begin Document passage

When deciding what sector in finance to specialise in, she kept oscillating between consulting, M&A, and FinTech. Back then, she was not that familiar with Private Equity and thought that you needed to have work experience to get hired. Eventually, Inga learned more about Private Equity through the people she met and the events she attended. She was drawn to the combination of strategy, finance, and execution, as well as the diversity of the work and the close involvement with the portfolio companies.
“In PE, you get really close to the companies in our portfolio and the key people who work there, you spend a lot of time getting to know them – before and after the investment. You’re involved in a lot of different areas – finance, strategy, organisation, processes, people, hiring – everything, really!”
“It’s really important to have faith in yourself. Don’t think ‘this opportunity would be nice, but I will never get it’. Give yourself a chance and try!”
How to turn an internship into a permanent offer?
Inga always had an ingrained curiosity that helped her in her work. She believes it’s good to approach everything with an inquisitive attitude and do your best with what people give you. Here are her top tips that helped her move up the career ladder:
Sometimes you have to speak up to get what you want
If you really want something and you believe it’s a good fit, then speak up and go for it! This is something that helped Inga land her internship at Mentha.
“When I was applying for the internship at Mentha, I tried to prepare, but in hindsight, I did not prepare well enough. After the interviews, I got a call that I was rejected, even though they thought I would be a good fit with the team and my business sense was good. I had not been able to convince them of my technical skills and financial understanding. Also, they weren’t too sure about my motivation – but I was very sure about Mentha.”
Inga was looking for a hands-on and committed company with a closely knitted and authentic team. She wanted to focus on more than just financial returns and performance – she values the impact on companies and people, as well as the broader environmental impact.
All of these are things that she found at Mentha. The team is very down-to-earth, involved, and ambitious. Furthermore, she was enthusiastic about the investment approach aimed at mid-market companies in all kinds of industries, where they often partner with founder-led companies.
After initially just accepting the rejection, Inga thought: “Wait a minute! I can become better at the technical part if I just prepare myself better and if I show them that I am committed. So, I gave them a call and said that I would like to try again. I worked hard to get my technical skills up to par and interviewed again. And then I got hired.”
Fast forward to the present, her favourite part of being an Investment Associate is the diversity: not doing the same all day long, all week long. At the moment, she really enjoys spending more time with the portfolio companies she is responsible for. “I enjoy being involved and close to the companies, but I also like the numerical part – especially finding the story behind the numbers.”

end Document passage
begin Provided data

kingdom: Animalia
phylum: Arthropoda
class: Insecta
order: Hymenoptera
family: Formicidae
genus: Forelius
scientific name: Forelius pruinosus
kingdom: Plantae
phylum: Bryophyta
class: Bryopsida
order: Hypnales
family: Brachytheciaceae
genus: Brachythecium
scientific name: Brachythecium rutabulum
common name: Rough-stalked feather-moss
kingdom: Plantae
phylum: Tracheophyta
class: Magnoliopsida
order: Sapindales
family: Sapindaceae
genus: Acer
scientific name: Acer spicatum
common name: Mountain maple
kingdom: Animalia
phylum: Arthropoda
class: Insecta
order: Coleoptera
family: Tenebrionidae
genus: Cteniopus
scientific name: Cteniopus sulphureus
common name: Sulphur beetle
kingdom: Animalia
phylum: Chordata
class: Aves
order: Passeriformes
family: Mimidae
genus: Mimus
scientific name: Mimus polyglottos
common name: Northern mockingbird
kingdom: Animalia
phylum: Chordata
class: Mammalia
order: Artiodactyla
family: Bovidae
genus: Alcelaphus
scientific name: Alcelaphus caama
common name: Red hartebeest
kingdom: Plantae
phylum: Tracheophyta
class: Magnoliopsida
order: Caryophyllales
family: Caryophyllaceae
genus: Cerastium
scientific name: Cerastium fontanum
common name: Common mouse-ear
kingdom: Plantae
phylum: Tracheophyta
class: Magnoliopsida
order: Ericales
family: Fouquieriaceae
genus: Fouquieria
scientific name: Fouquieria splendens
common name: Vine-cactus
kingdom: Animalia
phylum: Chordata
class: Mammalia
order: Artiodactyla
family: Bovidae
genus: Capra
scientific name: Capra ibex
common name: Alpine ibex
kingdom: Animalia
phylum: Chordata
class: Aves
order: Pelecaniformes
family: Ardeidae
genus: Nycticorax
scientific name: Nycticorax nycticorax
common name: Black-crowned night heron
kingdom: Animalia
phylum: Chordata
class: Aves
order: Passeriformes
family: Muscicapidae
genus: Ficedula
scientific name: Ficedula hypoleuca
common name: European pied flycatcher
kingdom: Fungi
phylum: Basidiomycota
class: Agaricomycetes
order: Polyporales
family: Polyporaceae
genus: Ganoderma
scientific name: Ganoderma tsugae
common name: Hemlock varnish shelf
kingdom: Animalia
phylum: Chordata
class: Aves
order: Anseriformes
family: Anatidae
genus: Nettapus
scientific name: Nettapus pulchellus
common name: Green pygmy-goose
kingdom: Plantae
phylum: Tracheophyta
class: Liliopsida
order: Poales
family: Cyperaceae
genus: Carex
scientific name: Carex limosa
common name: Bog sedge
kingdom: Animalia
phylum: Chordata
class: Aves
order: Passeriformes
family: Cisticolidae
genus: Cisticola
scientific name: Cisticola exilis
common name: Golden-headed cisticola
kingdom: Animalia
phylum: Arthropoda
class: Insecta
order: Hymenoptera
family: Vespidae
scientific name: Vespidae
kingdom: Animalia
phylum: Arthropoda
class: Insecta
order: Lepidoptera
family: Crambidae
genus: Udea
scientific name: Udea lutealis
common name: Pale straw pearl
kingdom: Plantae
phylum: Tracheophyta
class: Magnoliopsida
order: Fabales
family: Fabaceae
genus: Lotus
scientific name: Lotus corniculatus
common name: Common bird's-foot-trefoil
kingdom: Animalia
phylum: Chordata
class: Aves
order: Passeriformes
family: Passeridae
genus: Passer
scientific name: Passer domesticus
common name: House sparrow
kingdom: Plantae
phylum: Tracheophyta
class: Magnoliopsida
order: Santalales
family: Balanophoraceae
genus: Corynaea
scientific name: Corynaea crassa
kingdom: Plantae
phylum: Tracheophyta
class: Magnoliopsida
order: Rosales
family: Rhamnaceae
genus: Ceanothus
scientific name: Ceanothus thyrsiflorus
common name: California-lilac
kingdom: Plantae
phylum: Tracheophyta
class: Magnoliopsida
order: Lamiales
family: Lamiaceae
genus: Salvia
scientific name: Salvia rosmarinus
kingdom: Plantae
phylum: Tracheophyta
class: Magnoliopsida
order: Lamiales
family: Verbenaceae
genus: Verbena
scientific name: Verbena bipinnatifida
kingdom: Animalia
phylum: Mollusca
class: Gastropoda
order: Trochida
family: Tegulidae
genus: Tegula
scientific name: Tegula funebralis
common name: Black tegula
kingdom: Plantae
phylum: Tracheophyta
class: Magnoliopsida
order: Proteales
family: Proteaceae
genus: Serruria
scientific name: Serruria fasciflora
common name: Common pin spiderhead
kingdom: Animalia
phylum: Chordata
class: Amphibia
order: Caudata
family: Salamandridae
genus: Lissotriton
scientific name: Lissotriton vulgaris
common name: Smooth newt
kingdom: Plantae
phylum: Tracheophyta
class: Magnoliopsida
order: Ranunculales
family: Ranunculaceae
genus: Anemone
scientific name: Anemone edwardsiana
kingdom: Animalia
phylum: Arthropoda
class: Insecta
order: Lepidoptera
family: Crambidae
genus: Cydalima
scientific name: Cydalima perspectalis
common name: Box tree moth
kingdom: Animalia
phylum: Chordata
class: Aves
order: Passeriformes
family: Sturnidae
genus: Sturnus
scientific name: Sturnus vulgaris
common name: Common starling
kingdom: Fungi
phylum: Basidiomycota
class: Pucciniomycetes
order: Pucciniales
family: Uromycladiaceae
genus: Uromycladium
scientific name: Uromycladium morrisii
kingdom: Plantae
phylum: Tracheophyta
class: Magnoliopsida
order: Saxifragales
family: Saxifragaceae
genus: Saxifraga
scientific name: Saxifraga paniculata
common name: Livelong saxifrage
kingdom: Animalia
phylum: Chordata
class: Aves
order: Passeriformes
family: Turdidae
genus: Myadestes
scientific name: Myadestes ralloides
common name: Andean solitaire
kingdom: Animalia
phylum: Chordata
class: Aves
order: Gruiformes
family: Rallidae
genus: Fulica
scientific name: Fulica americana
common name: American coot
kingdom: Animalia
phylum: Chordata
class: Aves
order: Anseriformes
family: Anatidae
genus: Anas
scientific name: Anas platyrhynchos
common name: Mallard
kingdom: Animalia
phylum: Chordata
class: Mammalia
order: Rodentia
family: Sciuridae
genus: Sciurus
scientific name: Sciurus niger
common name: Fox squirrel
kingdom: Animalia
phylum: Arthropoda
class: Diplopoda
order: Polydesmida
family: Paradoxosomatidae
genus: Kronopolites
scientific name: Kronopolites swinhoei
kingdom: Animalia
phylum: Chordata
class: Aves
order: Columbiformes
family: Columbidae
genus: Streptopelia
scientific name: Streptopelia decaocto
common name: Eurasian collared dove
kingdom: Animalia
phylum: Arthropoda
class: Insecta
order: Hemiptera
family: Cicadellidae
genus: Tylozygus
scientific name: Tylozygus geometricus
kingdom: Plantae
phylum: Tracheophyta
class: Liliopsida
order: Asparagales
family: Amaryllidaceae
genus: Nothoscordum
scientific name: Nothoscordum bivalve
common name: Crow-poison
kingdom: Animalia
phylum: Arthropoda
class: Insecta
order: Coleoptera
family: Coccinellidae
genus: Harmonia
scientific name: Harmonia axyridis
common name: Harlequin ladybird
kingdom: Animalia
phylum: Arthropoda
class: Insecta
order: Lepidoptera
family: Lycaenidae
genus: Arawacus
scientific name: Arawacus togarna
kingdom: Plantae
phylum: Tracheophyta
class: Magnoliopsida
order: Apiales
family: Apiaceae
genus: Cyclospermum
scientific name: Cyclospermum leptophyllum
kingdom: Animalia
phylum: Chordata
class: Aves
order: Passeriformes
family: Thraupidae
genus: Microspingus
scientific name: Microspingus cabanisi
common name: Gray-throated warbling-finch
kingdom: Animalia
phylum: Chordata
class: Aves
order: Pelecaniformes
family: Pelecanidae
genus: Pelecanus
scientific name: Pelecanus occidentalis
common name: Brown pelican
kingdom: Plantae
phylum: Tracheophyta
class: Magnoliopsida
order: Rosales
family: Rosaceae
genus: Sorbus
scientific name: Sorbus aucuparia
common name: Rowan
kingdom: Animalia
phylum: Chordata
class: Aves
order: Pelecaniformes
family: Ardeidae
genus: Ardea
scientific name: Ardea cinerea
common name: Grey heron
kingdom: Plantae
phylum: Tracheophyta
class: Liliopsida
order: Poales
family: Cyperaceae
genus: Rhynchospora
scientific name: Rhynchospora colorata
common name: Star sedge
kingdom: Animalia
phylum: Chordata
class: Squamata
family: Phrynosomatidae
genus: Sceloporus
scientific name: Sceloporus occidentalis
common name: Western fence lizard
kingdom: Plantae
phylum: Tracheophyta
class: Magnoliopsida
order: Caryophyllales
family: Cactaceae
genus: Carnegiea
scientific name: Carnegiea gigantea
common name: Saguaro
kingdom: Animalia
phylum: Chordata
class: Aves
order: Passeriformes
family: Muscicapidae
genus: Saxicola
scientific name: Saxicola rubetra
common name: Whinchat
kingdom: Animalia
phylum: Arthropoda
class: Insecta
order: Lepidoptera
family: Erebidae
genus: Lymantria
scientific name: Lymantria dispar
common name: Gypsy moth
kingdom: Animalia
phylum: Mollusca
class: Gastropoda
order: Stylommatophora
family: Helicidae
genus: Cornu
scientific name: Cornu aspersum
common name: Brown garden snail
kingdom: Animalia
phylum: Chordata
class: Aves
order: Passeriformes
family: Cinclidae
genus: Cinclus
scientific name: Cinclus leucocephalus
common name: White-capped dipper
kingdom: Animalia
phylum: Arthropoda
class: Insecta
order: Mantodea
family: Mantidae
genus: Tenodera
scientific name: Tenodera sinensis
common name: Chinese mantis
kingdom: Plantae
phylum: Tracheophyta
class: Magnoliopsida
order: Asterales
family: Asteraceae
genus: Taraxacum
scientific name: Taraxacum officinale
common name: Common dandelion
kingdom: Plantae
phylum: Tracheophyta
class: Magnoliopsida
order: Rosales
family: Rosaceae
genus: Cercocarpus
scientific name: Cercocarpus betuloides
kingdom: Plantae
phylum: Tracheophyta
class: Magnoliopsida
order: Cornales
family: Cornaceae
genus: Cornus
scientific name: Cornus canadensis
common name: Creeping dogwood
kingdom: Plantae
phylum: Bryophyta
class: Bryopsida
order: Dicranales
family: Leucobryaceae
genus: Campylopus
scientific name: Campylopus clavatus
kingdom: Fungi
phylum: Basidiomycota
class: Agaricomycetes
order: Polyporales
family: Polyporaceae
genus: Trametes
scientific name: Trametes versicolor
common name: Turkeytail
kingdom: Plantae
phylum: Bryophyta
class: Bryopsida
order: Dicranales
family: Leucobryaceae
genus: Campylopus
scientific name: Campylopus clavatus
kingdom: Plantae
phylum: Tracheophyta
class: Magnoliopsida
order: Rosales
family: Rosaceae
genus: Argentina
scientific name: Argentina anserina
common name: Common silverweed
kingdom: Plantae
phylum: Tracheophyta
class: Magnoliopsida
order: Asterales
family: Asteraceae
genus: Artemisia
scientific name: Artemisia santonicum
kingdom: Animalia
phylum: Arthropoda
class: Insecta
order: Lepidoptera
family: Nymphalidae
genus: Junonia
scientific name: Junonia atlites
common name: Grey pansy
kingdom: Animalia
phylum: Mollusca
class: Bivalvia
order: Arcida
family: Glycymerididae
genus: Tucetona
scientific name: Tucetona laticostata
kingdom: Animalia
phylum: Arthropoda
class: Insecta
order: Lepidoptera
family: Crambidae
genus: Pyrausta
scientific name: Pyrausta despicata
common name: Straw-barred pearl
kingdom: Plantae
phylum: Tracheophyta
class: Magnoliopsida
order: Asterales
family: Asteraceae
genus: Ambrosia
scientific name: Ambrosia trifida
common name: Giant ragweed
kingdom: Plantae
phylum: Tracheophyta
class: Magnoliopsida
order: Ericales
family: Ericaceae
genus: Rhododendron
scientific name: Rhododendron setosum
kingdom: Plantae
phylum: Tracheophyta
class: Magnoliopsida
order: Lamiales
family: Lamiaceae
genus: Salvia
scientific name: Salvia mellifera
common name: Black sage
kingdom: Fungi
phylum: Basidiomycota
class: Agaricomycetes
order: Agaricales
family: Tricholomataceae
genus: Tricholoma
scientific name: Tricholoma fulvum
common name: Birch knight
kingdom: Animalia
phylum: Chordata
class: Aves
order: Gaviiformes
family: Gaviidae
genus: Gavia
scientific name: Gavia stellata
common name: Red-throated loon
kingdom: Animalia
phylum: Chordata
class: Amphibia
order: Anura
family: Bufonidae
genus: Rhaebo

end Provided data

**Written problem**
Print the section of the passage on Inga's path into private equity starting with "Inga always had" and going on through "internship at Mentha.", word for word.

**Written answer**
Inga always had an ingrained curiosity that helped her in her work. She believes it’s good to approach everything with an inquisitive attitude and do your best with what people give you. Here are her top tips that helped her move up the career ladder:
Sometimes you have to speak up to get what you want
If you really want something and you believe it’s a good fit, then speak up and go for it! This is something that helped Inga land her internship at Mentha.